TETI wrote on 7/10/2003, 2:49 PM
Not yet Steve. My experience is that the slot next to the AGP slot is the preferred place for additional cards. Was I misinformed? PC's are still mysterious beasts to me.

Thanks,
John
Chienworks wrote on 7/10/2003, 8:15 PM
Weird. Sorry, don't know what to tell you. We had a Matrox G400 dualhead card in an AGP slot which provided two displays. We put a G450 dualhead card in the PCI slot right beneath the AGP slot, booted up the computer and Windows said we had four displays. That was the entire installation procedure. Of course, in our case both cards used the same drivers. I don't know if that's the case with those two ATI cards.

Generally, the card in the PCI slot will be the primary video adapter and the card in the AGP slot will become the secondary adapter. It's possible that your BIOS is set to only access the primary card. There may be a BIOS setting somewhere you can change to activate a secondary card.

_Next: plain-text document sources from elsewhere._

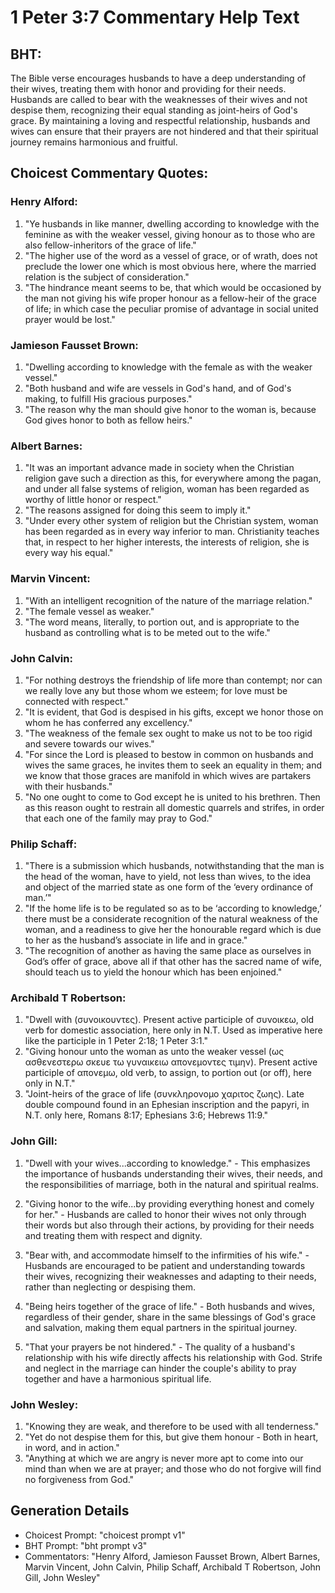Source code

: # 1 Peter 3:7 Commentary Help Text

## BHT:
The Bible verse encourages husbands to have a deep understanding of their wives, treating them with honor and providing for their needs. Husbands are called to bear with the weaknesses of their wives and not despise them, recognizing their equal standing as joint-heirs of God's grace. By maintaining a loving and respectful relationship, husbands and wives can ensure that their prayers are not hindered and that their spiritual journey remains harmonious and fruitful.

## Choicest Commentary Quotes:
### Henry Alford:
1. "Ye husbands in like manner, dwelling according to knowledge with the feminine as with the weaker vessel, giving honour as to those who are also fellow-inheritors of the grace of life." 
2. "The higher use of the word as a vessel of grace, or of wrath, does not preclude the lower one which is most obvious here, where the married relation is the subject of consideration."
3. "The hindrance meant seems to be, that which would be occasioned by the man not giving his wife proper honour as a fellow-heir of the grace of life; in which case the peculiar promise of advantage in social united prayer would be lost."

### Jamieson Fausset Brown:
1. "Dwelling according to knowledge with the female as with the weaker vessel." 
2. "Both husband and wife are vessels in God's hand, and of God's making, to fulfill His gracious purposes."
3. "The reason why the man should give honor to the woman is, because God gives honor to both as fellow heirs."

### Albert Barnes:
1. "It was an important advance made in society when the Christian religion gave such a direction as this, for everywhere among the pagan, and under all false systems of religion, woman has been regarded as worthy of little honor or respect."
2. "The reasons assigned for doing this seem to imply it."
3. "Under every other system of religion but the Christian system, woman has been regarded as in every way inferior to man. Christianity teaches that, in respect to her higher interests, the interests of religion, she is every way his equal."

### Marvin Vincent:
1. "With an intelligent recognition of the nature of the marriage relation."
2. "The female vessel as weaker."
3. "The word means, literally, to portion out, and is appropriate to the husband as controlling what is to be meted out to the wife."

### John Calvin:
1. "For nothing destroys the friendship of life more than contempt; nor can we really love any but those whom we esteem; for love must be connected with respect."
2. "It is evident, that God is despised in his gifts, except we honor those on whom he has conferred any excellency."
3. "The weakness of the female sex ought to make us not to be too rigid and severe towards our wives."
4. "For since the Lord is pleased to bestow in common on husbands and wives the same graces, he invites them to seek an equality in them; and we know that those graces are manifold in which wives are partakers with their husbands."
5. "No one ought to come to God except he is united to his brethren. Then as this reason ought to restrain all domestic quarrels and strifes, in order that each one of the family may pray to God."

### Philip Schaff:
1. "There is a submission which husbands, notwithstanding that the man is the head of the woman, have to yield, not less than wives, to the idea and object of the married state as one form of the ‘every ordinance of man.’" 
2. "If the home life is to be regulated so as to be ‘according to knowledge,’ there must be a considerate recognition of the natural weakness of the woman, and a readiness to give her the honourable regard which is due to her as the husband’s associate in life and in grace." 
3. "The recognition of another as having the same place as ourselves in God’s offer of grace, above all if that other has the sacred name of wife, should teach us to yield the honour which has been enjoined."

### Archibald T Robertson:
1. "Dwell with (συνοικουντες). Present active participle of συνοικεω, old verb for domestic association, here only in N.T. Used as imperative here like the participle in 1 Peter 2:18; 1 Peter 3:1."
2. "Giving honour unto the woman as unto the weaker vessel (ως ασθενεστερω σκευε τω γυναικειω απονεμοντες τιμην). Present active participle of απονεμω, old verb, to assign, to portion out (or off), here only in N.T."
3. "Joint-heirs of the grace of life (συνκληρονομο χαριτος ζωης). Late double compound found in an Ephesian inscription and the papyri, in N.T. only here, Romans 8:17; Ephesians 3:6; Hebrews 11:9."

### John Gill:
1. "Dwell with your wives...according to knowledge." - This emphasizes the importance of husbands understanding their wives, their needs, and the responsibilities of marriage, both in the natural and spiritual realms.

2. "Giving honor to the wife...by providing everything honest and comely for her." - Husbands are called to honor their wives not only through their words but also through their actions, by providing for their needs and treating them with respect and dignity.

3. "Bear with, and accommodate himself to the infirmities of his wife." - Husbands are encouraged to be patient and understanding towards their wives, recognizing their weaknesses and adapting to their needs, rather than neglecting or despising them.

4. "Being heirs together of the grace of life." - Both husbands and wives, regardless of their gender, share in the same blessings of God's grace and salvation, making them equal partners in the spiritual journey.

5. "That your prayers be not hindered." - The quality of a husband's relationship with his wife directly affects his relationship with God. Strife and neglect in the marriage can hinder the couple's ability to pray together and have a harmonious spiritual life.

### John Wesley:
1. "Knowing they are weak, and therefore to be used with all tenderness."
2. "Yet do not despise them for this, but give them honour - Both in heart, in word, and in action."
3. "Anything at which we are angry is never more apt to come into our mind than when we are at prayer; and those who do not forgive will find no forgiveness from God."


## Generation Details
- Choicest Prompt: "choicest prompt v1"
- BHT Prompt: "bht prompt v3"
- Commentators: "Henry Alford, Jamieson Fausset Brown, Albert Barnes, Marvin Vincent, John Calvin, Philip Schaff, Archibald T Robertson, John Gill, John Wesley"
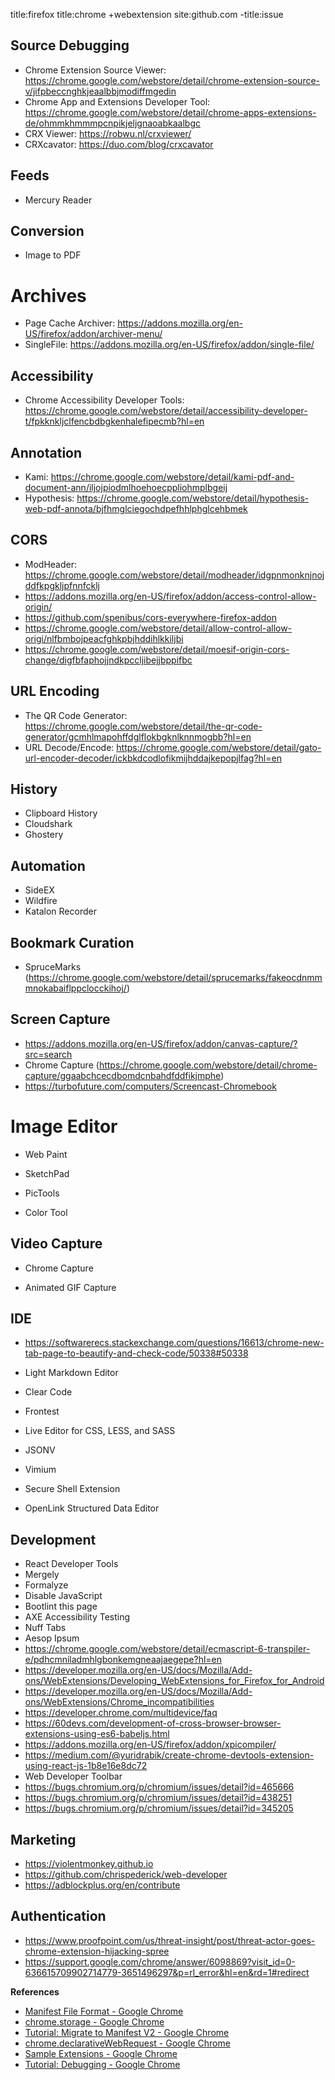 title:firefox title:chrome +webextension site:github.com -title:issue

## Source Debugging
* Chrome Extension Source Viewer: https://chrome.google.com/webstore/detail/chrome-extension-source-v/jifpbeccnghkjeaalbbjmodiffmgedin
* Chrome App and Extensions Developer Tool: https://chrome.google.com/webstore/detail/chrome-apps-extensions-de/ohmmkhmmmpcnpikjeljgnaoabkaalbgc
* CRX Viewer: https://robwu.nl/crxviewer/
* CRXcavator: https://duo.com/blog/crxcavator

## Feeds
* Mercury Reader

## Conversion
* Image to PDF

# Archives
* Page Cache Archiver: https://addons.mozilla.org/en-US/firefox/addon/archiver-menu/
* SingleFile: https://addons.mozilla.org/en-US/firefox/addon/single-file/

## Accessibility
* Chrome Accessibility Developer Tools: https://chrome.google.com/webstore/detail/accessibility-developer-t/fpkknkljclfencbdbgkenhalefipecmb?hl=en

## Annotation
* Kami: https://chrome.google.com/webstore/detail/kami-pdf-and-document-ann/iljojpiodmlhoehoecppliohmplbgeij
* Hypothesis: https://chrome.google.com/webstore/detail/hypothesis-web-pdf-annota/bjfhmglciegochdpefhhlphglcehbmek

## CORS
* ModHeader: https://chrome.google.com/webstore/detail/modheader/idgpnmonknjnojddfkpgkljpfnnfcklj
* https://addons.mozilla.org/en-US/firefox/addon/access-control-allow-origin/
* https://github.com/spenibus/cors-everywhere-firefox-addon
* https://chrome.google.com/webstore/detail/allow-control-allow-origi/nlfbmbojpeacfghkpbjhddihlkkiljbi
* https://chrome.google.com/webstore/detail/moesif-origin-cors-change/digfbfaphojjndkpccljibejjbppifbc

## URL Encoding
* The QR Code Generator: https://chrome.google.com/webstore/detail/the-qr-code-generator/gcmhlmapohffdglflokbgknlknnmogbb?hl=en
* URL Decode/Encode: https://chrome.google.com/webstore/detail/gato-url-encoder-decoder/ickbkdcodlofikmijhddajkepopjlfag?hl=en

## History
* Clipboard History
* Cloudshark
* Ghostery

## Automation

* SideEX
* Wildfire
* Katalon Recorder

## Bookmark Curation

* SpruceMarks (https://chrome.google.com/webstore/detail/sprucemarks/fakeocdnmmmnokabaiflppclocckihoj/)

## Screen Capture

* https://addons.mozilla.org/en-US/firefox/addon/canvas-capture/?src=search
* Chrome Capture (https://chrome.google.com/webstore/detail/chrome-capture/ggaabchcecdbomdcnbahdfddfikjmphe)
* https://turbofuture.com/computers/Screencast-Chromebook

# Image Editor

* Web Paint

* SketchPad

* PicTools

* Color Tool

## Video Capture

* Chrome Capture

* Animated GIF Capture

## IDE

* https://softwarerecs.stackexchange.com/questions/16613/chrome-new-tab-page-to-beautify-and-check-code/50338#50338

* Light Markdown Editor

* Clear Code

* Frontest

* Live Editor for CSS, LESS, and SASS

* JSONV

* Vimium

* Secure Shell Extension

* OpenLink Structured Data Editor


## Development
* React Developer Tools
* Mergely
* Formalyze
* Disable JavaScript
* Bootlint this page
* AXE Accessibility Testing
* Nuff Tabs
* Aesop Ipsum
* https://chrome.google.com/webstore/detail/ecmascript-6-transpiler-e/pdhcmniladmhlgbonkemgneaajaegepe?hl=en
* https://developer.mozilla.org/en-US/docs/Mozilla/Add-ons/WebExtensions/Developing_WebExtensions_for_Firefox_for_Android
* https://developer.mozilla.org/en-US/docs/Mozilla/Add-ons/WebExtensions/Chrome_incompatibilities
* https://developer.chrome.com/multidevice/faq
* https://60devs.com/development-of-cross-browser-browser-extensions-using-es6-babeljs.html
* https://addons.mozilla.org/en-US/firefox/addon/xpicompiler/
* https://medium.com/@yuridrabik/create-chrome-devtools-extension-using-react-js-1b8e16e8dc72
* Web Developer Toolbar
* https://bugs.chromium.org/p/chromium/issues/detail?id=465666
* https://bugs.chromium.org/p/chromium/issues/detail?id=438251
* https://bugs.chromium.org/p/chromium/issues/detail?id=345205

## Marketing

* https://violentmonkey.github.io
* https://github.com/chrispederick/web-developer
* https://adblockplus.org/en/contribute

## Authentication

* https://www.proofpoint.com/us/threat-insight/post/threat-actor-goes-chrome-extension-hijacking-spree
* https://support.google.com/chrome/answer/6098869?visit_id=0-636615709902714779-3651496297&p=rl_error&hl=en&rd=1#redirect

**References**

* [Manifest File Format - Google Chrome](https://developer.chrome.com/extensions/manifest)
* [chrome.storage - Google Chrome](https://developer.chrome.com/extensions/storage)
* [Tutorial: Migrate to Manifest V2 - Google Chrome](https://developer.chrome.com/extensions/tut_migration_to_manifest_v2)
* [chrome.declarativeWebRequest - Google Chrome](https://developer.chrome.com/extensions/declarativeWebRequest)
* [Sample Extensions - Google Chrome](https://developer.chrome.com/extensions/samples#search:)
* [Tutorial: Debugging - Google Chrome](https://developer.chrome.com/extensions/tut_debugging)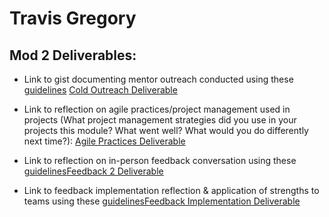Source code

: # Travis Gregory


## Mod 2 Deliverables:
* Link to gist documenting mentor outreach conducted using these [guidelines](https://github.com/turingschool/career-development-curriculum/blob/master/module_two/cold_outreach_i_guidelines.md) [Cold Outreach Deliverable](https://gist.github.com/tlgreg86/187ab57ba5871a6d8a0bb6f18f85e98a)

* Link to reflection on agile practices/project management used in projects (What project management strategies did you use in your projects this module? What went well? What would you do differently next time?): [Agile Practices Deliverable](https://gist.github.com/tlgreg86/389dfafe1b4257173db85ec8cdbc1ec4)

* Link to reflection on in-person feedback conversation using these [guidelines](https://github.com/turingschool/career-development-curriculum/blob/master/module_two/feedback_conversation_reflection_guidelines.md)[Feedback 2 Deliverable](https://gist.github.com/tlgreg86/b6599af5c0121eb350f2659d2fce4bca)

* Link to feedback implementation reflection & application of strengths to teams using these [guidelines](https://github.com/turingschool/career-development-curriculum/blob/master/module_two/feedback_implementation_strengths_reflection.md)[Feedback Implementation Deliverable](https://gist.github.com/tlgreg86/aa47dabc5cc2a2ff1d24f2d675f939ac)
 
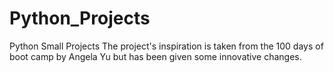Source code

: # Python_Projects
Python Small Projects 
The project's inspiration is taken from the 100 days of boot camp by Angela Yu but has been given some innovative changes.
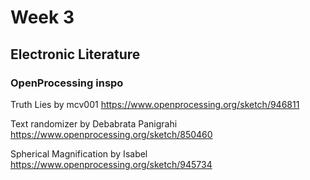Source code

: # Week 3

## Electronic Literature
### OpenProcessing inspo
Truth Lies by mcv001 https://www.openprocessing.org/sketch/946811

Text randomizer by Debabrata Panigrahi https://www.openprocessing.org/sketch/850460

Spherical Magnification by Isabel https://www.openprocessing.org/sketch/945734
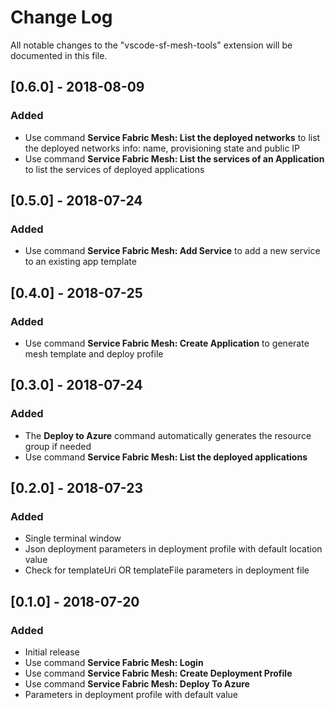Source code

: # Change Log
All notable changes to the "vscode-sf-mesh-tools" extension will be documented in this file.

## [0.6.0] - 2018-08-09
### Added
- Use command **Service Fabric Mesh: List the deployed networks** to list the deployed networks info: name, provisioning state and public IP
- Use command **Service Fabric Mesh: List the services of an Application** to list the services of deployed applications

## [0.5.0] - 2018-07-24
### Added
- Use command **Service Fabric Mesh: Add Service** to add a new service to an existing app template

## [0.4.0] - 2018-07-25
### Added
- Use command **Service Fabric Mesh: Create Application** to generate mesh template and deploy profile

## [0.3.0] - 2018-07-24
### Added
- The **Deploy to Azure** command automatically generates the resource group if needed
- Use command **Service Fabric Mesh: List the deployed applications**

## [0.2.0] - 2018-07-23
### Added
- Single terminal window
- Json deployment parameters in deployment profile with default location value
- Check for templateUri OR templateFile parameters in deployment file

## [0.1.0] - 2018-07-20
### Added
- Initial release
- Use command **Service Fabric Mesh: Login**
- Use command **Service Fabric Mesh: Create Deployment Profile**
- Use command **Service Fabric Mesh: Deploy To Azure**
- Parameters in deployment profile with default value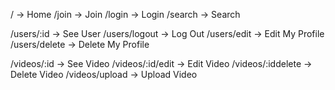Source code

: <!-- 글로벌 라우터 -->

/ -> Home
/join -> Join
/login -> Login
/search -> Search

<!-- user 라우터 -->

/users/:id -> See User
/users/logout -> Log Out
/users/edit -> Edit My Profile
/users/delete -> Delete My Profile

<!-- video 라우터 -->

/videos/:id -> See Video
/videos/:id/edit -> Edit Video
/videos/:iddelete -> Delete Video
/videos/upload -> Upload Video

shogo wrote on 7/11/2003, 12:29 PM
No the AGP slot and the PCI slot closest to the AGP card allmost always use the same IRQ's. Though WINXP handles IRQ'S much better than Win9X I would recommend you put it on the second or third PCI slot's. When you look at the device property's of the 9700 card what does it say in the device manager I bet they are conflicting IRQ's or IO range's. see if that helps any.
TETI wrote on 7/11/2003, 12:57 PM
I checked with my system builder and discovered that, because of some troubleshooting we had done previously, the BIOS was set to see the PCI graphics card as primary. I changed it to AGP primary and the three displays now show up.